- [Provided text]
+++++

You don't have to be crazy to get signed to Schematic Records, but it helps. The Miami-based label is mostly home to producers mapping out electronic music's most insanely chaotic and cerebral parameters (Otto Von Schirach, Richard Devine, etc.). By comparison, Dino Felipe comes across as Schematic's cool-headed, subliminal charmer. His three releases for the esteemed imprint have established Felipe as one of the most skilled American practitioners of the maligned, expansive genre known as IDM.
Felipe's solo debut, Flim Toby (2002), stands as one of the decade's most accomplished abstract-electronic albums. (Before this, by the way, Felipe played in the duo Old Bombs, who released a split EP with Wolf Eyes in 2002.) The intricacy and inventiveness of Flim Toby's productions never cease to boggle. Intriguingly baroque rhythms lap against tunes of alien charm; pointillist tone paintings burble and crackle, inspiring heretofore-unimaginable visions in the mind's eye. It's IDM, but not as most mortals know it, although the disc obliquely alludes to the rareﬁed machinations of Bola, Oval, Richard Devine, and Nuno Canavarro. "Rinse, Then Dry" is the dance-ﬂoor hit, if there is one here, but most of Flim Toby is not utilitarian, unless you consider ionizing your senses to be a functional activity. At some distant point in the future, Flim Toby may be used like a beneﬁcent form of Muzak, pumped into buildings to stimulate creativity rather than to facilitate consumerism.

+++++

- [Supplied data]
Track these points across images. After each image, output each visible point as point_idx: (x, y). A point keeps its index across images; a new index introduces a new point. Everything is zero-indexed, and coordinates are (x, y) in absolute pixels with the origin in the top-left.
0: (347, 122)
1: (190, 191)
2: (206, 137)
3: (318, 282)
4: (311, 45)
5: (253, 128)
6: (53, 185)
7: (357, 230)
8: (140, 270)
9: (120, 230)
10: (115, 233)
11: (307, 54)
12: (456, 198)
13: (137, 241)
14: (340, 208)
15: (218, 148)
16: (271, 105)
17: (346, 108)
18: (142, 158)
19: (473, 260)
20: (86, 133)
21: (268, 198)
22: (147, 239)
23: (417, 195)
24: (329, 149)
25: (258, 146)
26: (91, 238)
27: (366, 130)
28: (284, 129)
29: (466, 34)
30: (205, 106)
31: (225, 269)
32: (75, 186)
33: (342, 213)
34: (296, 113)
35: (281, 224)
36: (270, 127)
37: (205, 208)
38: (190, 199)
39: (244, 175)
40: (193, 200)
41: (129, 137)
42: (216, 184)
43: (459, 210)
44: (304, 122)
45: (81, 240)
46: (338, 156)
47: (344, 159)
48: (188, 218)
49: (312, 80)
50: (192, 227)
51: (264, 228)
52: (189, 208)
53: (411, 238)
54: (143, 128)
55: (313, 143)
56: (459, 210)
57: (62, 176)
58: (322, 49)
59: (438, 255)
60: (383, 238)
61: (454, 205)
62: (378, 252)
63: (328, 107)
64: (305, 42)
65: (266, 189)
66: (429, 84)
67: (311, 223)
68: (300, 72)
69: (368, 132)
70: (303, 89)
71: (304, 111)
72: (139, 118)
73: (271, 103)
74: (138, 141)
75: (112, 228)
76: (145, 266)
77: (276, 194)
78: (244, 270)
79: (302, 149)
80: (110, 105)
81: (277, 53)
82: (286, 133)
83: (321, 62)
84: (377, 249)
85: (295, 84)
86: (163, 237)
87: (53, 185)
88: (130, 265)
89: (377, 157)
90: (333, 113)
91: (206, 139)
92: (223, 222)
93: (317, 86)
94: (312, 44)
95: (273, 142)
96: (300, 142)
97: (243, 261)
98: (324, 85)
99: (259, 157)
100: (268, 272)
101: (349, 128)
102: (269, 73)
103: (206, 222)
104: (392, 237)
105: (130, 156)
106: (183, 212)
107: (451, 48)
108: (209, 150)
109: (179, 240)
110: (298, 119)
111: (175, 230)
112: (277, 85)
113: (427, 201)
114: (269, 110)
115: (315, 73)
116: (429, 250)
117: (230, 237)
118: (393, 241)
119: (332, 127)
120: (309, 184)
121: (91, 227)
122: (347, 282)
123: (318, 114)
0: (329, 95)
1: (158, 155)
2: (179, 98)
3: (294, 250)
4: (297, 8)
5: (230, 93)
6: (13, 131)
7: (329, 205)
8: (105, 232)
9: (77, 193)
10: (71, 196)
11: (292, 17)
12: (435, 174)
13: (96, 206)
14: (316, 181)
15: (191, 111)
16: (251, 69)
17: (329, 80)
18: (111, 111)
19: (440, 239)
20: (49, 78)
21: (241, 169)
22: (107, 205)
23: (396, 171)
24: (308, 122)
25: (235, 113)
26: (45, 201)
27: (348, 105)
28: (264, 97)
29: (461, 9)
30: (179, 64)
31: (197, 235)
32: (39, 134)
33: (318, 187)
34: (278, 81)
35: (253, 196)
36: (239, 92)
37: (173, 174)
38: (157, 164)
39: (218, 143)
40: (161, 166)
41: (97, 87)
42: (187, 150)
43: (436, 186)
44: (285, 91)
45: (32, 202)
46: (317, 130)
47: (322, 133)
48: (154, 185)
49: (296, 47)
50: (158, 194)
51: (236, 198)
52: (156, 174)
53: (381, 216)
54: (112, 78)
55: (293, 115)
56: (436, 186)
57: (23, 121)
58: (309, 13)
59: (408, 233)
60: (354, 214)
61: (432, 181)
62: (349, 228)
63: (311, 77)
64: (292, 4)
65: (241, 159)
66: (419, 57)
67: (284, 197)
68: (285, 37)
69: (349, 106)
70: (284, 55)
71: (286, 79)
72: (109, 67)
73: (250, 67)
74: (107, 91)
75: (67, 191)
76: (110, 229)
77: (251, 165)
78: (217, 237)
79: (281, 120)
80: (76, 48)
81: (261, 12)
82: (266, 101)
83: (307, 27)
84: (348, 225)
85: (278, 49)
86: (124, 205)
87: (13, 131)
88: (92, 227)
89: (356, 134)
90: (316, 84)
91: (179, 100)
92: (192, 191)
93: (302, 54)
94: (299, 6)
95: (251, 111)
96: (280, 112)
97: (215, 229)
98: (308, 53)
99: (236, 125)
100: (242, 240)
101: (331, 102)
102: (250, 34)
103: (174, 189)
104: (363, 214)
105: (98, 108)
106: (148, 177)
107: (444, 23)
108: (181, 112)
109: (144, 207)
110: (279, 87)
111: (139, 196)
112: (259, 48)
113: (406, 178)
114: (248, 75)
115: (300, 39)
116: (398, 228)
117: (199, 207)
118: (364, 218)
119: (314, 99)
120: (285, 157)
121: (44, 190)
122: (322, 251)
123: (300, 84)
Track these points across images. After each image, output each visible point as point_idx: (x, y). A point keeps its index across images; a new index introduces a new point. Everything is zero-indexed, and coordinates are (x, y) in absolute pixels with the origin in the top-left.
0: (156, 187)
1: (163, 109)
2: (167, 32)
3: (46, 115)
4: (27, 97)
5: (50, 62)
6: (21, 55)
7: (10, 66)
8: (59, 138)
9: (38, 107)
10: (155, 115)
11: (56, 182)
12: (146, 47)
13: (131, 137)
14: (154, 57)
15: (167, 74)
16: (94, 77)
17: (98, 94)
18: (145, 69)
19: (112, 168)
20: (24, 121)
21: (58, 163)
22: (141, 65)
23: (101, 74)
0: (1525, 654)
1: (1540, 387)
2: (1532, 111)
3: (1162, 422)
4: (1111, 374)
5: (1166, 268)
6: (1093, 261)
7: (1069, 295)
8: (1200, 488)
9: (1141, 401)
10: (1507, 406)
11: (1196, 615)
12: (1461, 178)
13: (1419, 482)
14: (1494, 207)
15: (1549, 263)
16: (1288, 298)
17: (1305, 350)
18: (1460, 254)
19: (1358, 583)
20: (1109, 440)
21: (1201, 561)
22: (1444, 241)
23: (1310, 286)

+++++

- [Challenge] Check each statement against the text about Dino Felipe and answer yes or no, quoting the words from the text that decide it. 1. Flim Toby was Felipe's solo debut and came out in 2002. 2. Schematic Records is based in New York. 3. Old Bombs released a split EP with Wolf Eyes.

- [Output for this exercise]
1. Yes: "Felipe's solo debut, Flim Toby (2002)"
2. No: "The Miami-based label"
3. Yes: "the duo Old Bombs, who released a split EP with Wolf Eyes in 2002"